Auf die Beschwerde wird nicht eingetreten.

2.
Die Gerichtskosten von Fr. 300.- werden dem Beschwerdeführer auferlegt.

3.
Dieses Urteil wird den Parteien, dem Versicherungsgericht des Kantons Aargau und dem Bundesamt für Sozialversicherungen schriftlich mitgeteilt.

Luzern, 4. November 2011

Im Namen der I. sozialrechtlichen Abteilung
des Schweizerischen Bundesgerichts

Der Präsident: Ursprung

Der Gerichtsschreiber: Batz

Schlagwörter

social insuranceinadmissibilityreasoning requirementfederal appealappellatory criticismcourt costssimplified procedure

Von Omnilex extrahiert

Kernrechtsfrage

Whether the federal complaint met the mandatory reasoning requirements under the BGG

Extrahierter Entscheid

No.
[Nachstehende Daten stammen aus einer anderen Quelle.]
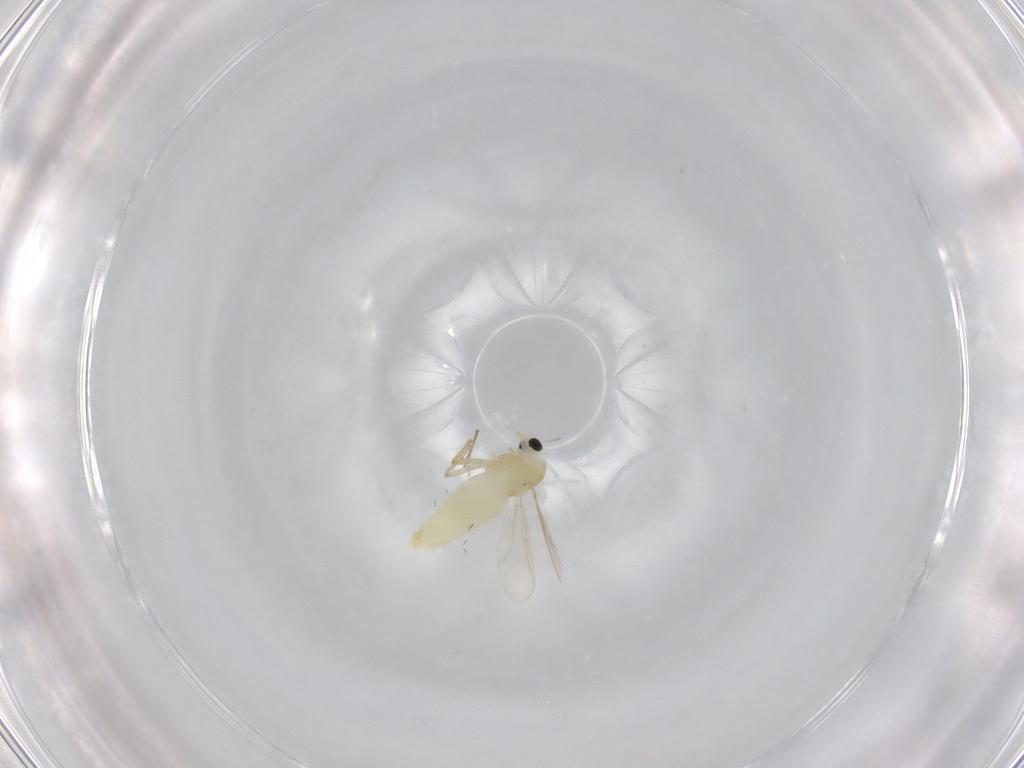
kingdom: Animalia
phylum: Arthropoda
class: Insecta
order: Diptera
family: Chironomidae
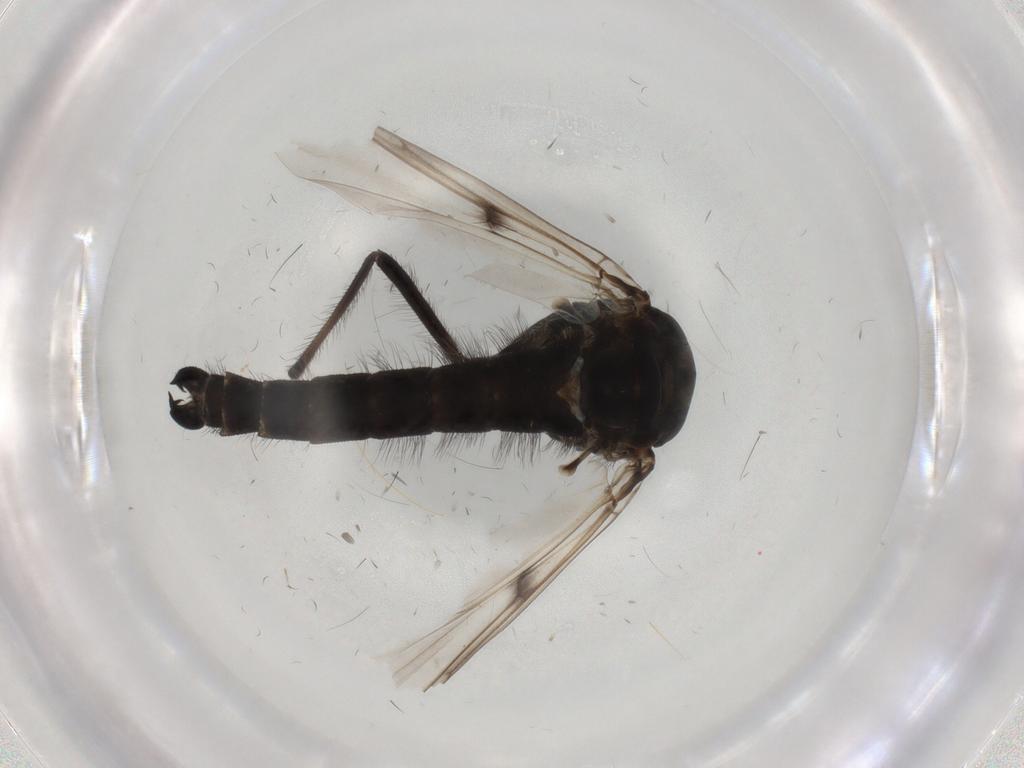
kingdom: Animalia
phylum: Arthropoda
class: Insecta
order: Diptera
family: Chironomidae
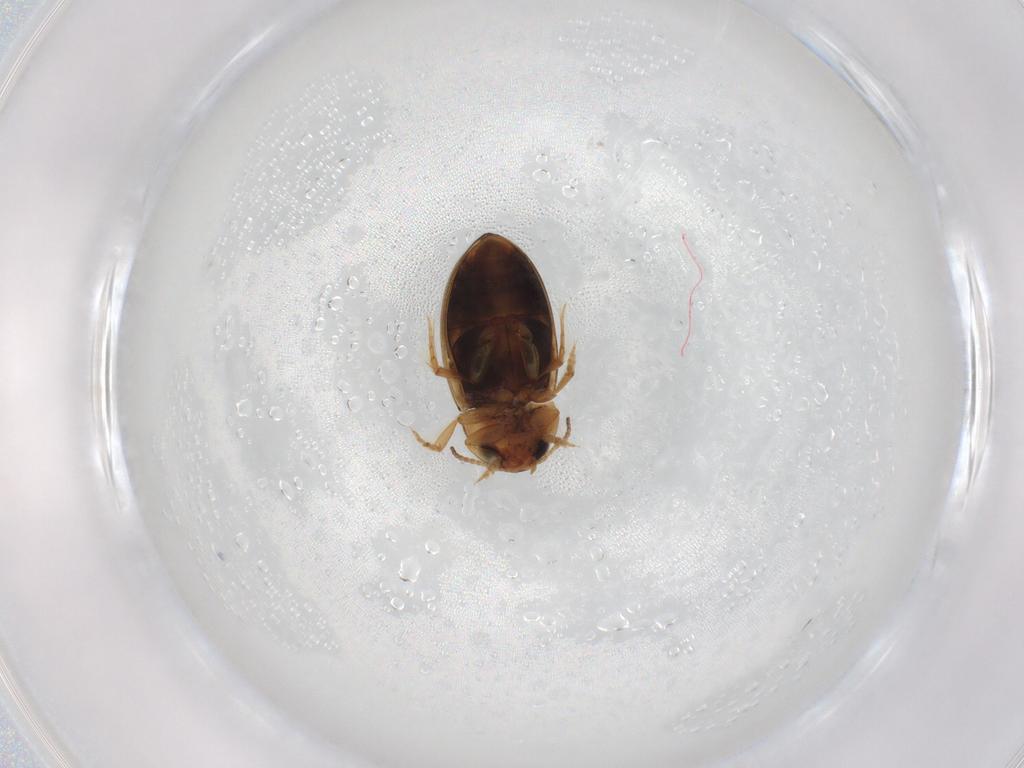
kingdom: Animalia
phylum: Arthropoda
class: Insecta
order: Coleoptera
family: Carabidae
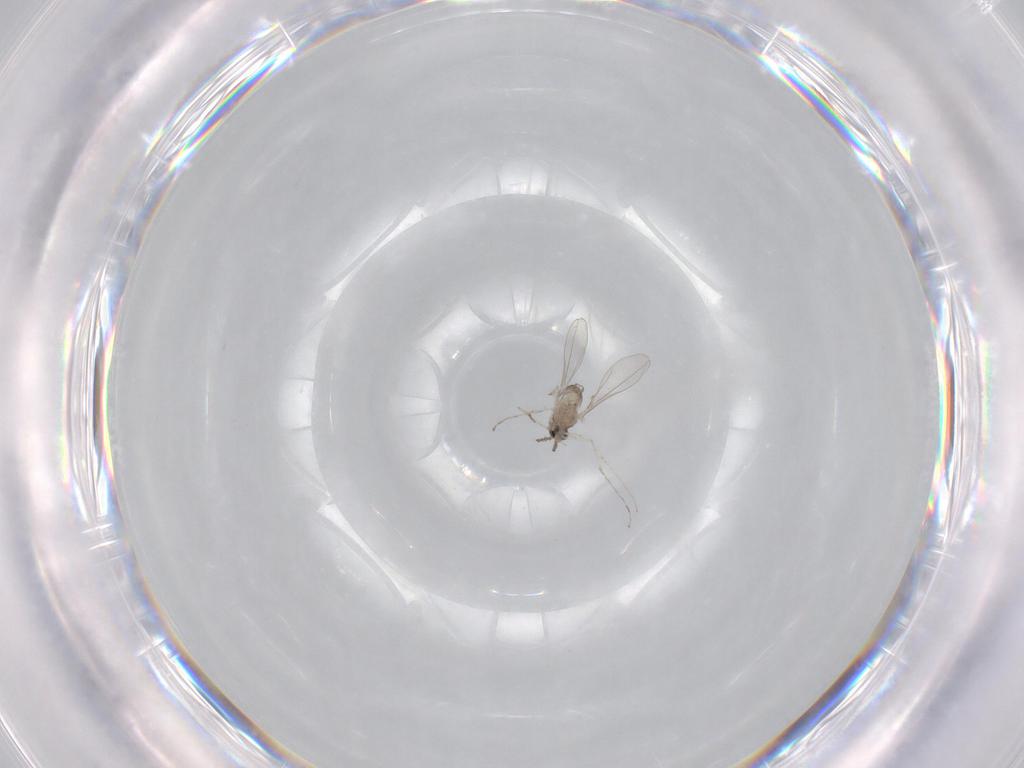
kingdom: Animalia
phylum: Arthropoda
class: Insecta
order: Diptera
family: Cecidomyiidae
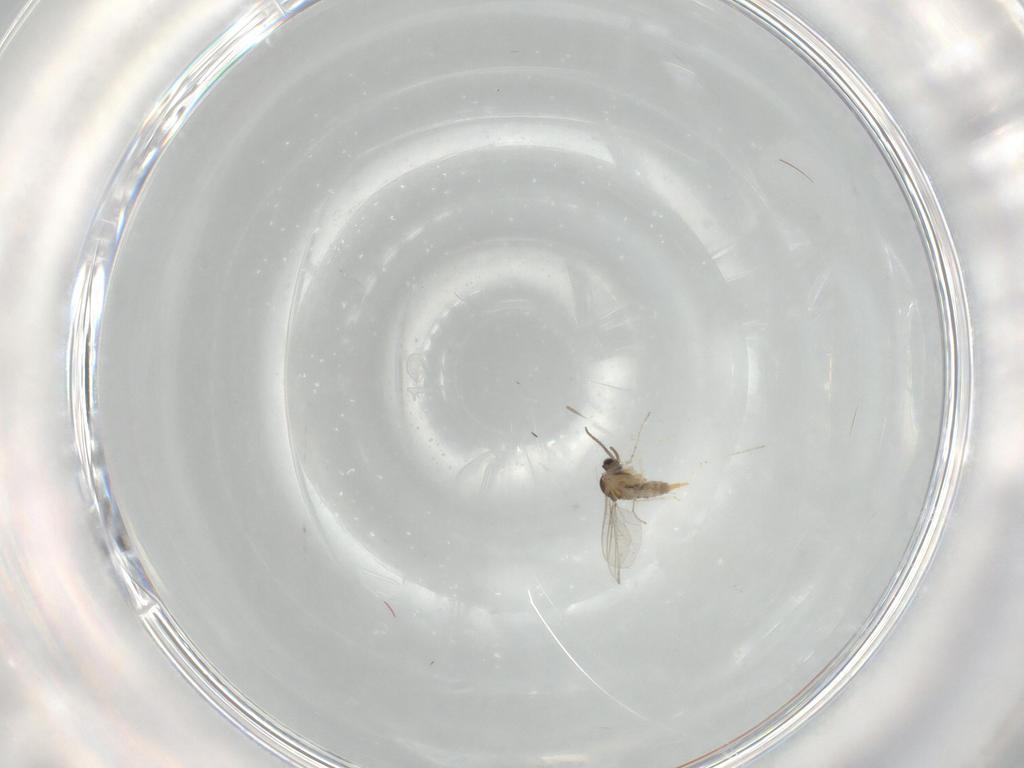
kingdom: Animalia
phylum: Arthropoda
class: Insecta
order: Diptera
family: Cecidomyiidae
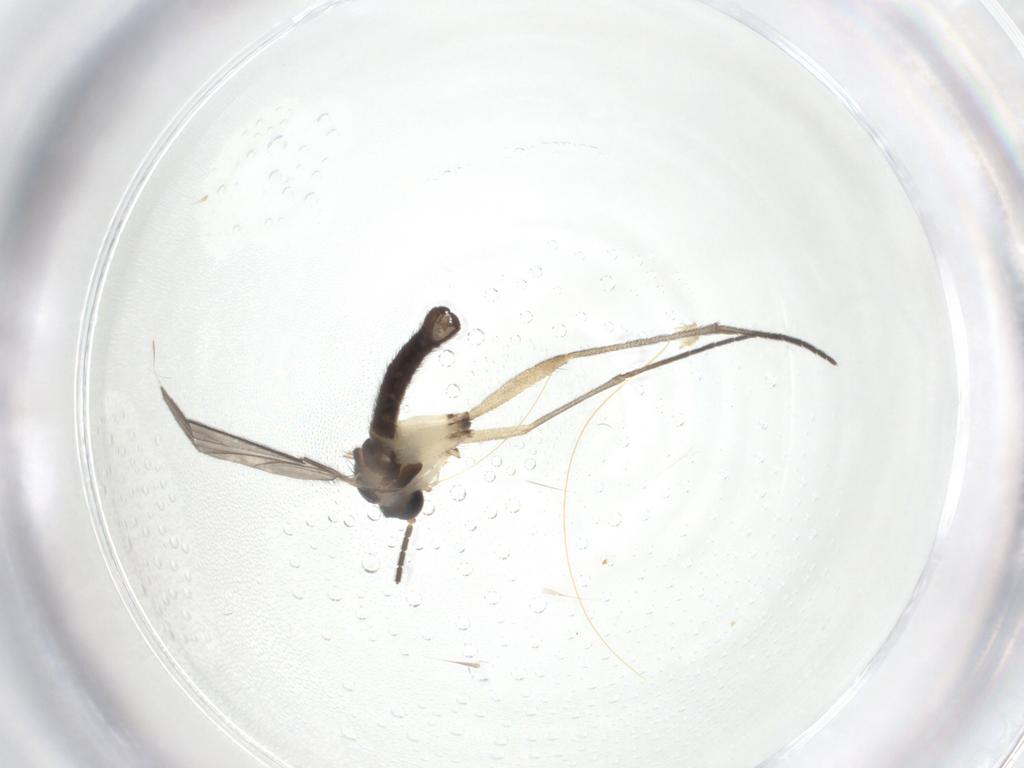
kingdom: Animalia
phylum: Arthropoda
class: Insecta
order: Diptera
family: Sciaridae
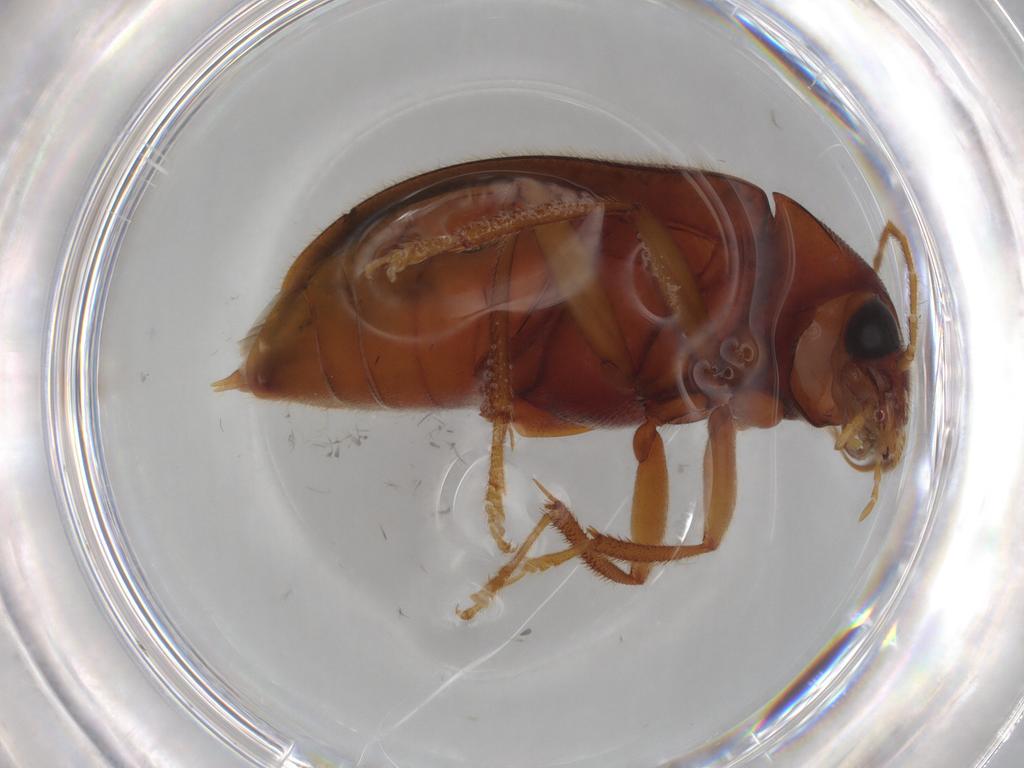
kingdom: Animalia
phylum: Arthropoda
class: Insecta
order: Coleoptera
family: Ptilodactylidae
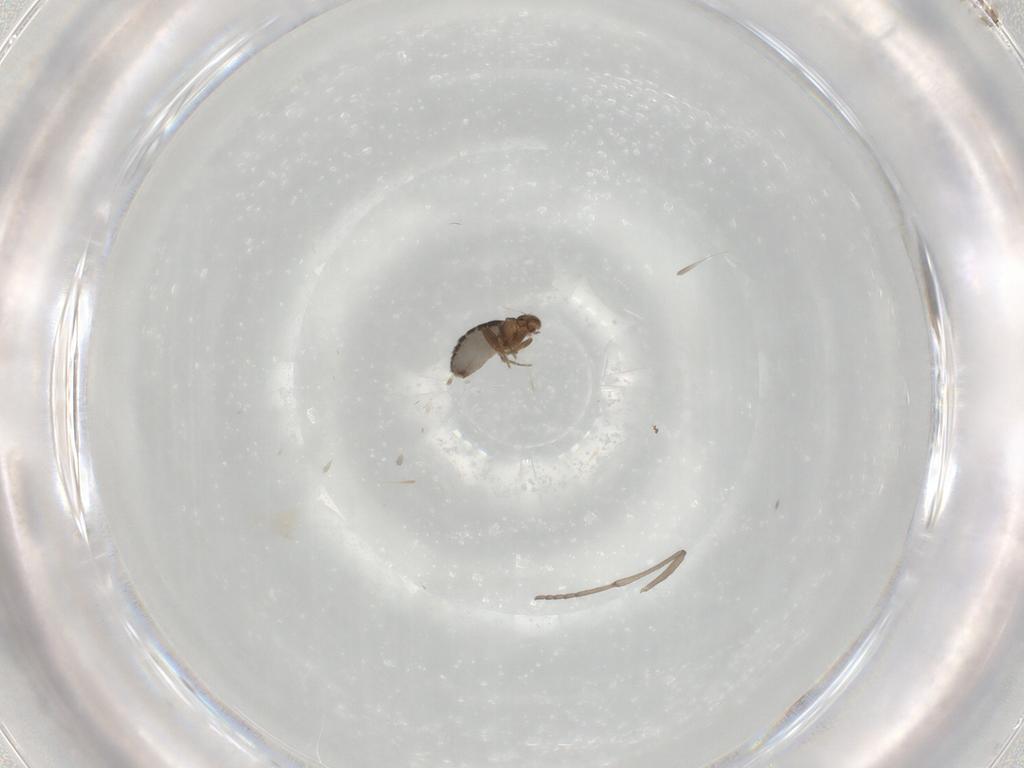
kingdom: Animalia
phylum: Arthropoda
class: Insecta
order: Diptera
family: Psychodidae
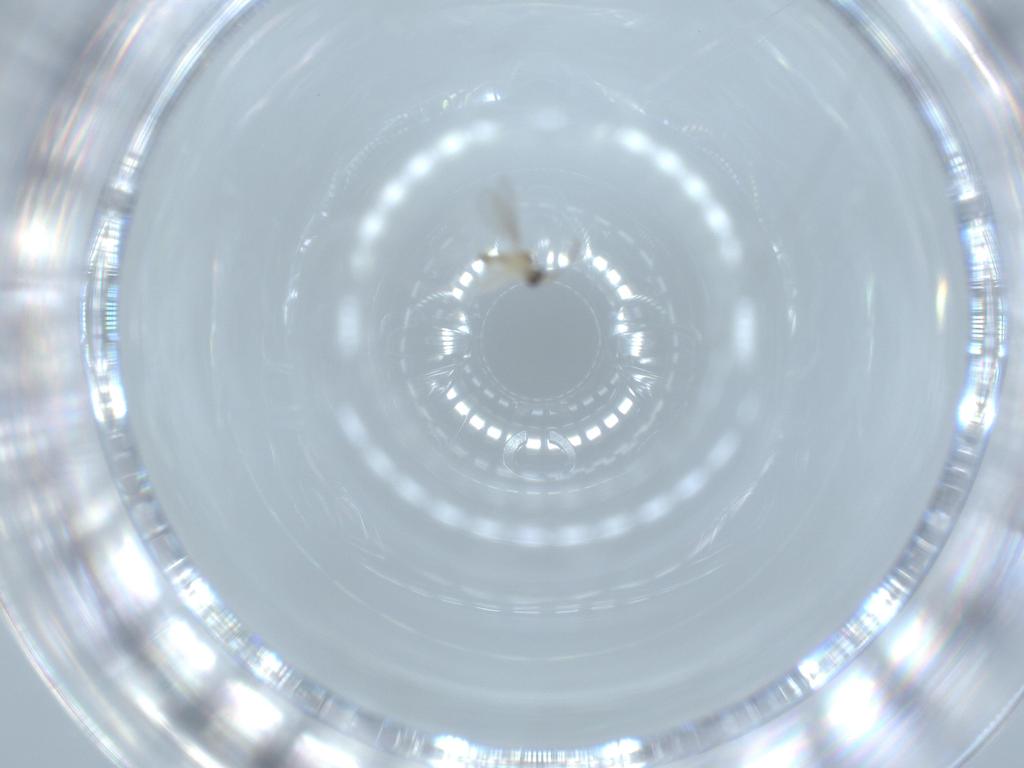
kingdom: Animalia
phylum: Arthropoda
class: Insecta
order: Diptera
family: Cecidomyiidae
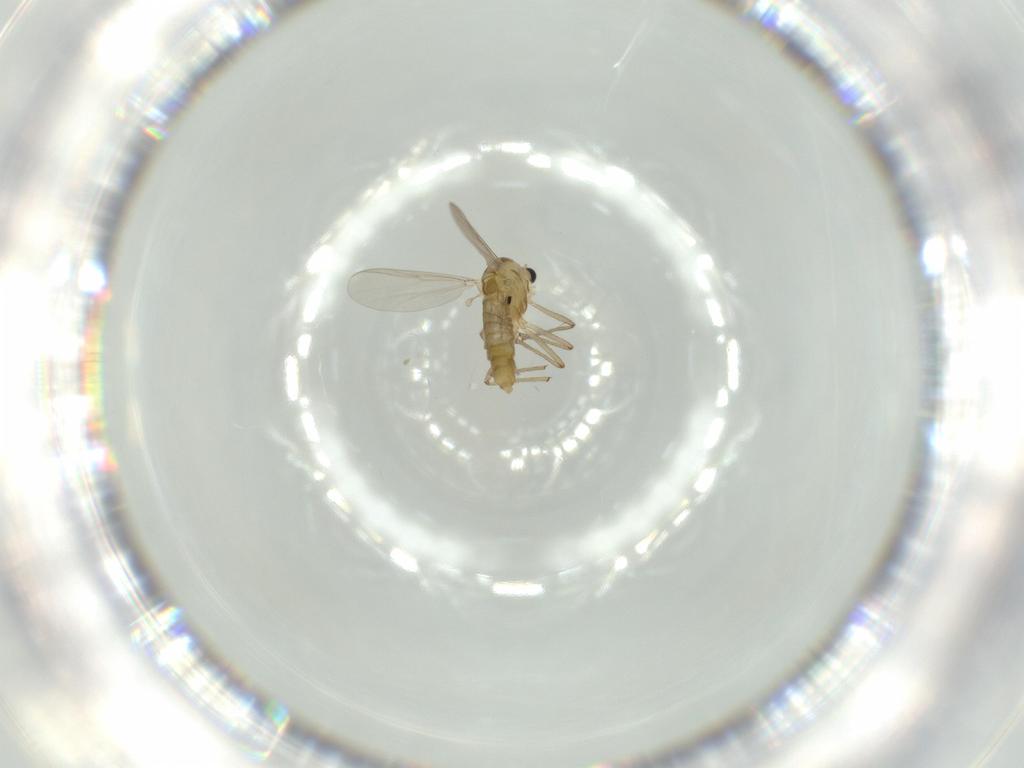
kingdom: Animalia
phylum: Arthropoda
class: Insecta
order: Diptera
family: Chironomidae
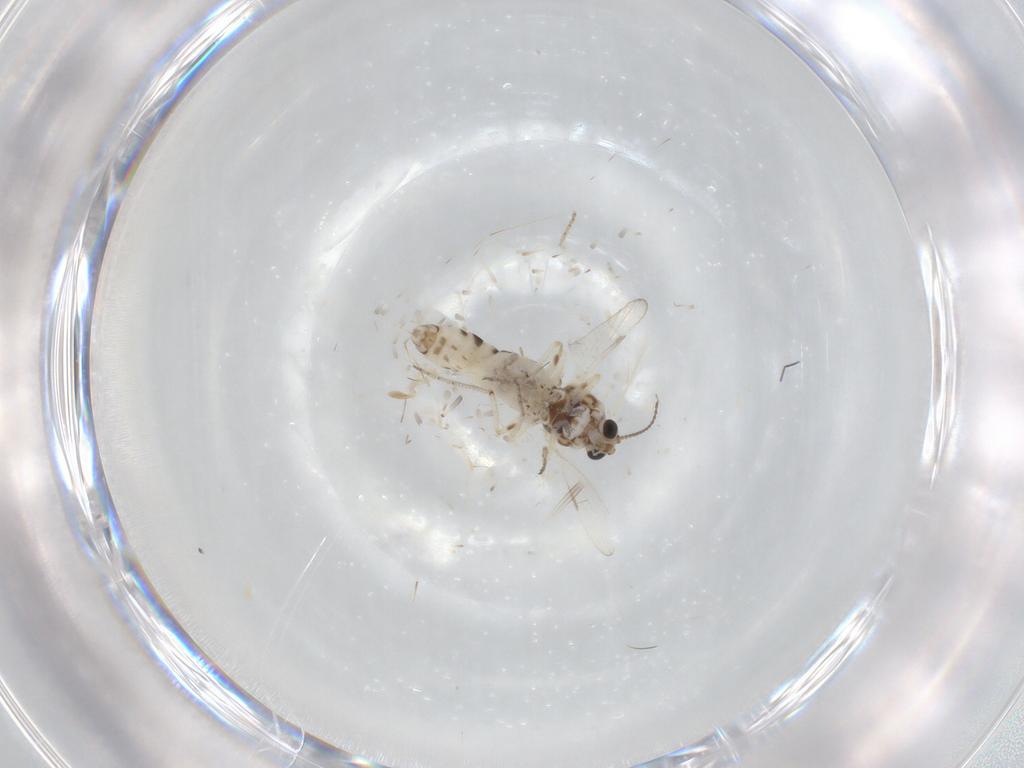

The complaint did not engage sufficiently with the decisive reasons of the cantonal judgment and was largely repetitive of prior submissions.

Extrahierte Begründung

Under Art. 42 para. 1-2 BGG, the appeal must state requests and reasons showing legal error; mere appellatory criticism or blanket references are insufficient. The appellant failed to explain concretely how the cantonal court violated federal law or made manifestly incorrect factual findings.

Kernrechtsfrage

Whether the court should grant a grace period to cure the defective filing

Extrahierter Entscheid

No. Because the lack of reasoning was obvious, the court proceeded without setting a deadline for correction.

Extrahierte Begründung

For appeals under Art. 108 para. 1 BGG, the simplified procedure applies and no improvement period is set where the appeal is clearly inadmissible.

Kernrechtsfrage

Court costs

Extrahierter Entscheid

Costs of CHF 300 were imposed on the appellant.

Extrahierte Begründung

Costs follow the outcome of the proceedings under Art. 66 para. 1 BGG.